** INPUT **
** Begin **

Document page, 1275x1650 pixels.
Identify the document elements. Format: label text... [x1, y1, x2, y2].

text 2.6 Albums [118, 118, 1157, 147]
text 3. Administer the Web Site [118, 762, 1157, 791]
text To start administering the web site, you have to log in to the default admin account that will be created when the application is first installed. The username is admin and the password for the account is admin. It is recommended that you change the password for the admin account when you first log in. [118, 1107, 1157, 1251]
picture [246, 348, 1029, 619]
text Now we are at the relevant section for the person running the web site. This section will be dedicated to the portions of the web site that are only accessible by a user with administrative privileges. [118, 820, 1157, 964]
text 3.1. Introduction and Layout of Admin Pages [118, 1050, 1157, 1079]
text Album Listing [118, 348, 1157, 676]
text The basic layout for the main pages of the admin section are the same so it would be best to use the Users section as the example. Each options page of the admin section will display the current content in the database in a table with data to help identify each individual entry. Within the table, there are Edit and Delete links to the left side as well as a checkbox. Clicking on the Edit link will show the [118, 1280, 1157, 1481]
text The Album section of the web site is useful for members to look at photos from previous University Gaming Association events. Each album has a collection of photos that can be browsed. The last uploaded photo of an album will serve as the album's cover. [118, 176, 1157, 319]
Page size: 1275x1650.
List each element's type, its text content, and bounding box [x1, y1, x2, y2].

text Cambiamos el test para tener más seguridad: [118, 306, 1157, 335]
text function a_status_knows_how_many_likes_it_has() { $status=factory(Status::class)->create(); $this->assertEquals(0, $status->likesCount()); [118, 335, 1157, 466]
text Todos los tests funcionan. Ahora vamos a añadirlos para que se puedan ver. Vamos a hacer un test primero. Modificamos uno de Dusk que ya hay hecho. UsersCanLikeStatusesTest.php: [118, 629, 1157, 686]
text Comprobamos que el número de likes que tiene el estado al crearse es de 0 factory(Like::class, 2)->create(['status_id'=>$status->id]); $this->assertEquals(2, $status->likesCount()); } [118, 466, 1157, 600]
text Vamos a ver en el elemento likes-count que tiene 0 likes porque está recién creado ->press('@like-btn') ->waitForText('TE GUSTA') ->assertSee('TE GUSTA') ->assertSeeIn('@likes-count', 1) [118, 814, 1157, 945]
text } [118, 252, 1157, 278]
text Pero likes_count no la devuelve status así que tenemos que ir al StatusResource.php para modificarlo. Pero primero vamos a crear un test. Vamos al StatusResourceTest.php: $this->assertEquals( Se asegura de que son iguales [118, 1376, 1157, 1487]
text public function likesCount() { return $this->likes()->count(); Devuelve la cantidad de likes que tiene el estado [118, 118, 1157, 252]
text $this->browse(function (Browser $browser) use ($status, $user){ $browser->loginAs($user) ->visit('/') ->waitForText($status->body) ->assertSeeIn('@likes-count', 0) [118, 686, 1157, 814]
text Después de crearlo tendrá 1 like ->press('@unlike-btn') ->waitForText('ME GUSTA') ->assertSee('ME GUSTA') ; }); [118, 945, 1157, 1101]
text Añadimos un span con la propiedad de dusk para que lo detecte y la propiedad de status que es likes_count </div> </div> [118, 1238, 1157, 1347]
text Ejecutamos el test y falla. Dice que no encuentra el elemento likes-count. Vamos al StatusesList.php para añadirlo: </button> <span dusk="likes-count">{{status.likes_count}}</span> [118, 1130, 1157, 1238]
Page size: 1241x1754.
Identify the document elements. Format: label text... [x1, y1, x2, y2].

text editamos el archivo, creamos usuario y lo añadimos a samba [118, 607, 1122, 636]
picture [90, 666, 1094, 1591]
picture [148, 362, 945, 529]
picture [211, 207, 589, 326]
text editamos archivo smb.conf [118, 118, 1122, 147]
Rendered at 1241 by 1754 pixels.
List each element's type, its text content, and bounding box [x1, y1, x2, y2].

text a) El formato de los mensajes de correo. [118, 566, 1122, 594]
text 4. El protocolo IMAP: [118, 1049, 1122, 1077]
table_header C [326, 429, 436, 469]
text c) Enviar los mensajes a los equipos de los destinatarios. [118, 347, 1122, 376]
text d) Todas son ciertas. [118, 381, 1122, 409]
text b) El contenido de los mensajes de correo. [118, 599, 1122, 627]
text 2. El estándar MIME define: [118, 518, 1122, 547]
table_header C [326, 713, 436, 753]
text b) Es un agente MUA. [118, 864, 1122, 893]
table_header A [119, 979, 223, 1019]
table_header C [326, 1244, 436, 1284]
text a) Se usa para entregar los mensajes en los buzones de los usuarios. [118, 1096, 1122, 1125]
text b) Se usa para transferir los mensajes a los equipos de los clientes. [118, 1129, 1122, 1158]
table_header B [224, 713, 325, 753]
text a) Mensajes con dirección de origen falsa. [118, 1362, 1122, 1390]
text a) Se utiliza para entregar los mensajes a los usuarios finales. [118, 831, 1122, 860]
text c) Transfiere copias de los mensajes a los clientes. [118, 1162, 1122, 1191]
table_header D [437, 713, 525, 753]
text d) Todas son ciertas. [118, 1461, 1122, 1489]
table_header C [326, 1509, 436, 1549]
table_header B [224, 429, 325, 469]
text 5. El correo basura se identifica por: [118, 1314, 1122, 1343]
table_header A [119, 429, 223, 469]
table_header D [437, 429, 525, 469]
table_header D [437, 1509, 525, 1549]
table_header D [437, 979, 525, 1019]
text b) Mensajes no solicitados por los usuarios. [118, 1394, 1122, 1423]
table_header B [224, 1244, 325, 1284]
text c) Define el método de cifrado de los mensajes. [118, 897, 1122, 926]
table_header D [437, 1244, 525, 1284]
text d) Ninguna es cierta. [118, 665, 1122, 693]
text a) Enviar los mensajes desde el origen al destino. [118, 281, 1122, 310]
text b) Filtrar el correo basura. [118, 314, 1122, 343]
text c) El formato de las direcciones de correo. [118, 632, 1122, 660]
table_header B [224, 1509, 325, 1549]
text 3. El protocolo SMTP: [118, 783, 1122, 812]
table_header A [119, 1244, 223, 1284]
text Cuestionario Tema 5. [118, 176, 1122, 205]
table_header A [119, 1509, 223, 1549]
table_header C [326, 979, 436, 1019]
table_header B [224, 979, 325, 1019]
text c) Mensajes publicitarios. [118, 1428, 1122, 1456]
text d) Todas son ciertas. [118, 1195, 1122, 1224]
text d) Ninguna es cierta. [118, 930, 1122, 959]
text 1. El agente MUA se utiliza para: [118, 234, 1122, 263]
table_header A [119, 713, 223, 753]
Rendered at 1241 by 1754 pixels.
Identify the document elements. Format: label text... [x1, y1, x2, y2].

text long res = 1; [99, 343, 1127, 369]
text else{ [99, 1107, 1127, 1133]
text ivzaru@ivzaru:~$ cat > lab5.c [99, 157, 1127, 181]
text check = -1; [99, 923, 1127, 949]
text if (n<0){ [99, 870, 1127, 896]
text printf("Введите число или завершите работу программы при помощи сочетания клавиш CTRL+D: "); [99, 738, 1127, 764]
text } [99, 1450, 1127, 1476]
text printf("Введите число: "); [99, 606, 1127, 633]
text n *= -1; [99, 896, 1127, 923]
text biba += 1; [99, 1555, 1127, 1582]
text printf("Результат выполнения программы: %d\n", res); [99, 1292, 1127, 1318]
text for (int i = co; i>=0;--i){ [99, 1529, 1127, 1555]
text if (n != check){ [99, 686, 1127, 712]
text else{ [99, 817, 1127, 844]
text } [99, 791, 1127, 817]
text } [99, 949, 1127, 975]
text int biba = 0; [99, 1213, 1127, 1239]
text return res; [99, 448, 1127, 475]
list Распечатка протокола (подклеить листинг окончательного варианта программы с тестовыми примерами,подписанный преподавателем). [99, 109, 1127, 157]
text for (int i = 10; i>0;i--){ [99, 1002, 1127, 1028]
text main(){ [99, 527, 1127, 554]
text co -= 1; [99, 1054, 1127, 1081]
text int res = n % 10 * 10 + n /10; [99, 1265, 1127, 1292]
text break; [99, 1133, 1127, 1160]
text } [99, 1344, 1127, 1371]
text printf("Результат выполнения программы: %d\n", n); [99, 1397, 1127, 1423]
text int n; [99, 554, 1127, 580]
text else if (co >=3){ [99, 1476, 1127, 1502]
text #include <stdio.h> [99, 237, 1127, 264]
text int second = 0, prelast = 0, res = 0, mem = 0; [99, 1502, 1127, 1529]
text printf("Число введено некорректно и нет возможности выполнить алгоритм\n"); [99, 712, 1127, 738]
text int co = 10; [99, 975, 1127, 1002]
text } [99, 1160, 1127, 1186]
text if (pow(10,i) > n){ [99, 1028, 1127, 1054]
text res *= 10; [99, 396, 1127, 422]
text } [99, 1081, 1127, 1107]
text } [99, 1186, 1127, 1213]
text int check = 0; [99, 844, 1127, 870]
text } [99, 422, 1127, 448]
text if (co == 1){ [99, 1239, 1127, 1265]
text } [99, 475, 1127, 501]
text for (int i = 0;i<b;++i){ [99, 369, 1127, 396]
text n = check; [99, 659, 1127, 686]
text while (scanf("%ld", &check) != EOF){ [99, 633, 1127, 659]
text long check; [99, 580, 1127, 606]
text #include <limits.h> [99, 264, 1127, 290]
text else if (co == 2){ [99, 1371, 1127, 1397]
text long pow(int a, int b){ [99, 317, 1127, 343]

** End **

** WHAT YOU NEED TO DO **
Rewrite the lines from the one containing "text Cambiamos el" down to the one containing "text function a_status_knows_how_many_likes_it_has()", changing "seguridad" to "confianza" and leaving everything else as it is. Return only those lines.

** THE RESPONSE **
text Cambiamos el test para tener más confianza: [118, 306, 1157, 335]
text function a_status_knows_how_many_likes_it_has() { $status=factory(Status::class)->create(); $this->assertEquals(0, $status->likesCount()); [118, 335, 1157, 466]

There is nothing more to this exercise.